8 Solo un elegido jamás conoció el pecado, aquel nacido de la Luz ante el cual se inclinó Abraham, su nombre Malki-zédek.

9 Pero la Suprema Inteligencia no se apartó de aquel pueblo, rebelde a su Palabra, porque había trazado su plan de salvación para el género humano. 10 Ese pueblo sería el sendero a la reconciliación con Dios; por eso le libró de la opresión en Egipto para que fuera el antecedente de la liberación definitiva, de la liberación del influjo de la Sombra y el paso hacia el nuevo Edén, donde nace un río que se ramifica en cuatro poderosos brazos.

11 Pero no los hombres los que primero pecaron contra la Suprema Inteligencia, sino ángeles surgidos del aliento divino. Ellos fueron los vigilantes grigori que oprimieron a los hombres recién salidos de la bestia y se rebelaron contra el Padre de la Vida por su propia soberbia. 12 Entonces Mija’el combatió a los grigori para liberar al ser humano de la opresión y los envió al foso de las tinieblas, donde se convirtieron en ángeles de la Sombra.

13 La Suprema Inteligencia detesta la opresión y da su amparo a los que se oponen a la opresión, y estos son llamados por siempre, shophetim, lo liberadores.

14 Pero escucha y atiende.

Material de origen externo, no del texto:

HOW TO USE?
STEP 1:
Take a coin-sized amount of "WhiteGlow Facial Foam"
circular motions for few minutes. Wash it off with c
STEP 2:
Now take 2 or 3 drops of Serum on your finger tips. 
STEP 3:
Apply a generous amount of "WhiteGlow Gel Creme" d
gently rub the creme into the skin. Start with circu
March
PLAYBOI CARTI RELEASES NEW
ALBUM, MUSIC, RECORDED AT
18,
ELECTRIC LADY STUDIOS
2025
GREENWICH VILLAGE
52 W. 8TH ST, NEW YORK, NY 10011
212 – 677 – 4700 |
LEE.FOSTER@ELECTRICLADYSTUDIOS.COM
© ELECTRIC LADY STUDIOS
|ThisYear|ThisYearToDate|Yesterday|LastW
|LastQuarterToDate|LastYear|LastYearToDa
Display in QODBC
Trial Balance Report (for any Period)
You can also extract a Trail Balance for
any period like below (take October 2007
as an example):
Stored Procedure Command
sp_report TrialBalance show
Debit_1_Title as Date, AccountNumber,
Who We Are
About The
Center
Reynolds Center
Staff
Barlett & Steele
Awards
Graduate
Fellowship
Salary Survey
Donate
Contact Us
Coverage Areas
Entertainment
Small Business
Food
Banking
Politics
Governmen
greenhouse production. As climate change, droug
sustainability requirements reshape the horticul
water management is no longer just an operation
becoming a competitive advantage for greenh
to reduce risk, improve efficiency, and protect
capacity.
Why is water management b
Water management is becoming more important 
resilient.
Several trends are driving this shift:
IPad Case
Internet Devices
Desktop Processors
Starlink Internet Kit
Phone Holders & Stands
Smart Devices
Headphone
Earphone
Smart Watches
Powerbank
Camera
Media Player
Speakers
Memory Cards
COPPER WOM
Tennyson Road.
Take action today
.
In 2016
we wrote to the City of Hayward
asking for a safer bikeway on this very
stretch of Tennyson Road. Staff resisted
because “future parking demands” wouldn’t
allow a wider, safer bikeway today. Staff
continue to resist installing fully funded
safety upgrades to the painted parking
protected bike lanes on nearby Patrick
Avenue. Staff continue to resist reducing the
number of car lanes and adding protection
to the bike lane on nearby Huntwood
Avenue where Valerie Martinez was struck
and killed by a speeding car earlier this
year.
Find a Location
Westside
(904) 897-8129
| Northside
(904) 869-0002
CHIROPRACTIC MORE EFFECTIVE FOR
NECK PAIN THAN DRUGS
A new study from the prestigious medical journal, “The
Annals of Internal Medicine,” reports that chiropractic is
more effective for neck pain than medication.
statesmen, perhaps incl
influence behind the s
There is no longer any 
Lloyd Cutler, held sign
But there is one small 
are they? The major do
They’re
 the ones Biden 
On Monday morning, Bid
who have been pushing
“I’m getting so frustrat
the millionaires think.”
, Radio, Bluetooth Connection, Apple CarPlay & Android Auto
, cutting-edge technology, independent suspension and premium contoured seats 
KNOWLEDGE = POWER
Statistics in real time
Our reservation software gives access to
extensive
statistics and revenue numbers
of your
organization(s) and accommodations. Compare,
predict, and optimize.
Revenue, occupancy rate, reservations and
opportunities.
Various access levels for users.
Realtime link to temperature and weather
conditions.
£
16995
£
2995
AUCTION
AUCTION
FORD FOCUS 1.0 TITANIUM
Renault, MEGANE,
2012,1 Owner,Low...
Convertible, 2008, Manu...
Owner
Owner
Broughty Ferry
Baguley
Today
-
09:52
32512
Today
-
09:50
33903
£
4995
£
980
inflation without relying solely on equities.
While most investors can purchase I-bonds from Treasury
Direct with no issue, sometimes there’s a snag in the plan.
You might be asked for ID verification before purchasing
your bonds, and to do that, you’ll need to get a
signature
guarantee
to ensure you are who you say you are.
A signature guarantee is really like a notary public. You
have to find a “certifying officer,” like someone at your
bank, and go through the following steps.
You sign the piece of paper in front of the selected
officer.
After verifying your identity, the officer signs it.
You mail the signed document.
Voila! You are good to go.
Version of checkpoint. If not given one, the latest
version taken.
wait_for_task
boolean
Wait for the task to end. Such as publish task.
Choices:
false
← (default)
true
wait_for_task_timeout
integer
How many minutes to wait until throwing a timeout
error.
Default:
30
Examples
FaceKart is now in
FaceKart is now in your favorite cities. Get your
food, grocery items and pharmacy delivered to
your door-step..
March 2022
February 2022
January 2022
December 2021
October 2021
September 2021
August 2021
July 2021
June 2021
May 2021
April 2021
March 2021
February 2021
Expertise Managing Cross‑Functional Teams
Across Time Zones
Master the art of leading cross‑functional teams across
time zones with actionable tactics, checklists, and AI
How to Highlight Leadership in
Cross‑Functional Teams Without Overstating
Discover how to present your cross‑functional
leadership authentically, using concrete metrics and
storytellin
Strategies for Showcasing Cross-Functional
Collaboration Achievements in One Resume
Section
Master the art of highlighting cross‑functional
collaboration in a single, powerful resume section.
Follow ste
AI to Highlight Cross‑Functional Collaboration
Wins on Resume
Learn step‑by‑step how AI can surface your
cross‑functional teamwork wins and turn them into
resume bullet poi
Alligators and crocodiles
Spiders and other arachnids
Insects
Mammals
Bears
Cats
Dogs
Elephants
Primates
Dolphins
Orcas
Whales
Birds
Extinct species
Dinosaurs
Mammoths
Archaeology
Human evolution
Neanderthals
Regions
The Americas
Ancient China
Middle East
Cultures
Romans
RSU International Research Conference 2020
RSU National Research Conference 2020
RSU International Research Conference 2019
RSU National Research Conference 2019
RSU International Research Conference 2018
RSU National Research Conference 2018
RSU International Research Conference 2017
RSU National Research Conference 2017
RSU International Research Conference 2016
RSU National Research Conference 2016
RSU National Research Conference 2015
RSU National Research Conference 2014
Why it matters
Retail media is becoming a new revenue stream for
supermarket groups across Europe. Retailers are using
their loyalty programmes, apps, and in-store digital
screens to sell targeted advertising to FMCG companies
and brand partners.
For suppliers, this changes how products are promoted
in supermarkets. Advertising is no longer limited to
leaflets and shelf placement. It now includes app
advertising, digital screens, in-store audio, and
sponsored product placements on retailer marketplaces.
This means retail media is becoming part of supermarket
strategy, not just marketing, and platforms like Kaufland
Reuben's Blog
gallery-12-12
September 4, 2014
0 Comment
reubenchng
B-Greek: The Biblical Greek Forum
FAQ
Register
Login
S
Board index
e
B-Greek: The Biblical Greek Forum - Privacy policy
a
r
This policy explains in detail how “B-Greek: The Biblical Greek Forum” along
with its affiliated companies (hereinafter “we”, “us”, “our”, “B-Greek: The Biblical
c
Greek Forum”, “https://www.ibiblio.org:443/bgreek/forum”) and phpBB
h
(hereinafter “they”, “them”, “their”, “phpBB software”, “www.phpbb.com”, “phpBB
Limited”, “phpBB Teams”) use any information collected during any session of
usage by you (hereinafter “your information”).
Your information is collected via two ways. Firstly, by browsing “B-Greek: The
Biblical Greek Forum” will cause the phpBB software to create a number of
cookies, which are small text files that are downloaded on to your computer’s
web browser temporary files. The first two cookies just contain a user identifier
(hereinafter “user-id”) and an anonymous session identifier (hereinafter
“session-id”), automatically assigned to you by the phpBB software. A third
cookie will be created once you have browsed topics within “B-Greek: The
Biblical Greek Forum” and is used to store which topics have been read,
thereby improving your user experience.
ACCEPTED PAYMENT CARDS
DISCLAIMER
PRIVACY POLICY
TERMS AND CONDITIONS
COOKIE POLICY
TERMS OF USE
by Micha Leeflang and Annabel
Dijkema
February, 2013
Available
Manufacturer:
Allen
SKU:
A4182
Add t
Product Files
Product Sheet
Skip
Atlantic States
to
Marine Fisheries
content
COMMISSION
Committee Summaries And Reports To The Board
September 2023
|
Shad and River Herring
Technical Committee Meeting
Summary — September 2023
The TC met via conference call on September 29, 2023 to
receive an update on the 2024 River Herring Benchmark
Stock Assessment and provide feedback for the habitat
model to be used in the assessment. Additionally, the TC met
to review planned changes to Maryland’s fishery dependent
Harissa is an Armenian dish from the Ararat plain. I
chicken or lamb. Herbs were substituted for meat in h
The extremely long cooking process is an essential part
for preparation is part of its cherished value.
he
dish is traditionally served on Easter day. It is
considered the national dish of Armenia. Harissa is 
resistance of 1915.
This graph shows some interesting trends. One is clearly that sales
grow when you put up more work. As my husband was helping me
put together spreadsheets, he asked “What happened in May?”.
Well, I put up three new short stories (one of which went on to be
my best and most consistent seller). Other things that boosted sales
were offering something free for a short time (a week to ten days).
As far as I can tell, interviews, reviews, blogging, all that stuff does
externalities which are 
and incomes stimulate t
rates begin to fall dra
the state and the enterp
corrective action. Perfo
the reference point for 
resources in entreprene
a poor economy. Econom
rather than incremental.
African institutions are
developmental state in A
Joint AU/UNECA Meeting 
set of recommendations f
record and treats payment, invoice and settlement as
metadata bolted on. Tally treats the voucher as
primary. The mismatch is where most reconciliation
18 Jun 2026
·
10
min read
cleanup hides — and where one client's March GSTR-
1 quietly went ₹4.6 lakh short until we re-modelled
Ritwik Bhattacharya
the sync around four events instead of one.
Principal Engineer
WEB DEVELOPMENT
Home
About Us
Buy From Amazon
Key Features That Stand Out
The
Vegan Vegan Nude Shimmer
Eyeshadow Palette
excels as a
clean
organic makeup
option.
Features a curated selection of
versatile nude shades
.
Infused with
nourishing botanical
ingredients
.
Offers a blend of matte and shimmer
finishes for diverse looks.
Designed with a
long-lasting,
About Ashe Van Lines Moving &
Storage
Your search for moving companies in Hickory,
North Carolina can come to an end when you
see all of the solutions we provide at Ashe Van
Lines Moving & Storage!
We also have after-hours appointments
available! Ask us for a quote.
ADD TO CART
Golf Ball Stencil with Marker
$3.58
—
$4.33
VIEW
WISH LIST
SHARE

No es liberador el que combate a un opresor para luego erigirse en un nuevo opresor; 15 ellos son abominables ante la Luz del Universo.  15 La Suprema Inteligencia no se impone sobre los hombres, porque la imposición hace que el oprimido confiese lealtad por temor y, por tanto, falsa. 16 Dios educa a los humanos con sus enseñanzas, con la inspiración, con el mensaje consolador de sus ángeles y sus profetas, que hablan por la Luz del divino Paráclito Espíritu Santo.  

17 No te dejes llevar por impulsos y pasiones cuando de adorar a tu Dios se trate. Tu amor por la Suprema Inteligencia debe manifestarse con moderación, porque Dios, por siempre bendito, conoce tu alma y bendice al que actúa con sensatez. 18 Mira que muchos han pecado por exceso de celo en la defensa de Dios. El Padre de la Vida no requiere ser defendido, porque Él es el Todo y la Verdad Única. 19 El Universo y la Tierra, el aire y el agua, el espíritu de vida que anima a todo ser viviente defienden a Dios.

20 ¿Acaso no pecó contra el Ser Supremos Yehoshúa cuando por exceso de celo destruía ciudades y asesinaba a sus habitantes, creyendo que así cumplía con la palabra de Dios? 21 Recuerda que el Padre de la Vida es Dios de justicia y Dios de piedad.


22 Ahora medita y escribe y extrae las enseñanzas en este libro para iluminación de aquellos que lo lean.